Introduction

Part of speech tagging is a fundamental step in natural language processing. It becomes the basis of all other processing done on text (or speech), such as speech synthesis, machine translations and understanding natural speech. Many have considered this a solved field, given that most taggers reach accuracies of up to 97%, but none of this research is centric to South African English, which has become it's own unique form of English, incorporating many loan words from many of the languages of the regions in South Africa, as well as it's surroundings.

There are papers that make use of taggers, but never addressed the accuracy of them on South African English, or how the accuracies were actually obtained.

Notable papers that reference South African part of speech tagging include Schlünz, Dlamini and Kruger, who used part of speech tagging for the purpose of text-to-speech synthesis for South African languages.
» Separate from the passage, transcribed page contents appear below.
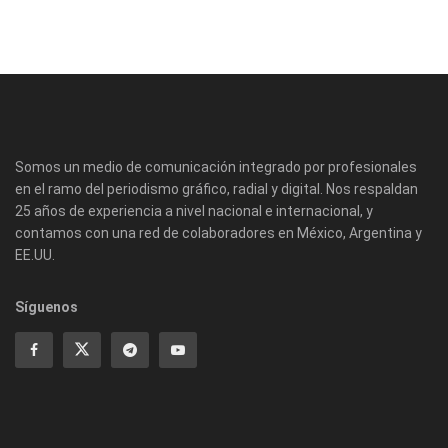
Somos un medio de comunicación integrado por profesionales
en el ramo del periodismo gráfico, radial y digital. Nos respaldan
25 años de experiencia a nivel nacional e internacional, y
contamos con una red de colaboradores en México, Argentina y
EE.UU.
Síguenos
Here tagging is important, since some words may be pronounced differently depending on the part of speech they are, such as "lead", which may be to guide someone somewhere, or the soft metal. According to their paper, they achieved a part of speech tagging accuracy of 96.58%, which is identical to the expected results of some taggers.
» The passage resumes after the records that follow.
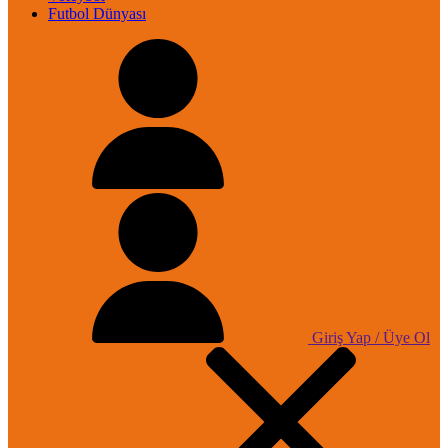
Futbol Dünyası
Giriş Yap / Üye Ol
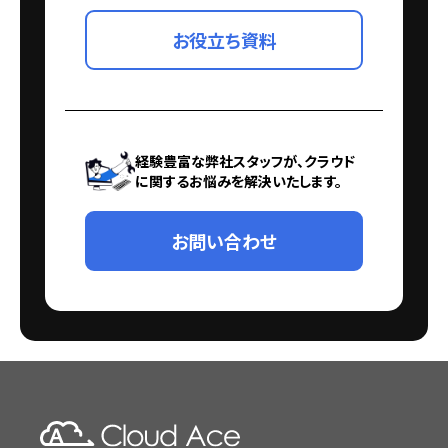
お役立ち資料
経験豊富な弊社スタッフが、クラウド
に関するお悩みを解決いたします。
お問い合わせ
Louis, De Wall, and Venter applied named entity recognition (A subfield of tagging) to South African texts. Eiselen, used named entity recognition on government domain, focussing on all South African Languages. For English, named entity recognition had an accuracy of 0.42 to 0.67.

Aims

We set out to put existing taggers to the test to determine their efficacy on tagging South African English. If none of the taggers could live up to their claimed accuracies, we begin training of our own tagger, using South African English as our training data.

Our main goal was to determine just how well part of speech taggers perform on South African English. With respect to this, we had several hypotheses.

1. Part of speech tagging will not perform as well on South African English as British or American English

2. taggers will performance measurably better when the register of the text is more formal.

3. Context sensitive taggers will be more accurate in tagging words as opposed to taggers that do not use the surrounding

Methods and Materials

We tested four different taggers against South African English; the Stanford POS Tagger, which boasts an accuracy of 97%, the HunPos tagger, with an accuracy of 96.58%, the TreeTagger with an accuracy of up to 96% and finally NLTK's Averaged Perceptron Tagger, which did not have a paper that stated it's accuracy that we could find.

These taggers were tested against corpus data from Umar Khan. We picked 36 total different articles from different publishers to get a good spread of South African English and different registers. Each of the taggers were tested against the same set of 36 articles. Mainly we used articles from the Mail & Guardian, the Daily Voice, Blue Sky Publications, news24, and various blogs

Results

We got results for each individual article, but for brevity's sake, we compressed them down into the sub-corpora, where each sub-corpus is the publication where the articles came from.

Discussion

Generally speaking the taggers had the most difficulty with contractions and possessive markers ('s). This was due to improper tokenization (the splitting of words), leading to the taggers getting confused. The TreeTagger was the only tagger that successfully tokenized all contractions and possessive markers.

Notably we found that it was extremely rare for words to be marked as foreign, and instead the taggers guessed at the word. Their guesses were usually fairly accurate. The notable exceptions are the TreeTagger and the Stanford tagger. The Stanford tagger marked words as foreign reasonably often, and when it did the following 3 or 4 words were also marked as foreign. The TreeTagger had an additional column of output which included the dictionary form of the word. If it could not find the dictionary form, it was marked as <unknown>. The results showed took those words to mean 'foreign' as well. In Part of Speech tagger efficacy on South African English we included the results when we ignored the dictionary form column. When we ignored <unknown> words, our accuracy increases significantly for some publications, but the aggregate result remained unchanged.

It is worth noting that some of the data from the corpus was not formatted correctly at the time of testing, which may have resulted in lower accuracies for the taggers. A consequence of this could be the reason why contractions and possessive markers were not properly tokenized.

Conclusions

We successfully tested the four different taggers and found that the TreeTagger managed to perform as well as it's original papers reported it to, however the other three taggers fell short. Thus, we can say that some taggers not trained on South African English can successfully tag South African English as accurately as other variants of English.

We did find that the register of text made a difference however. For example, there is a blog that was about South African Slang, and the taggers performed markedly worse in tagging it than other articles, but we believe that part of the reason for this is that the blog presented the words in isolation, as it was introducing the words, rather than the words being used naturally in a sentence.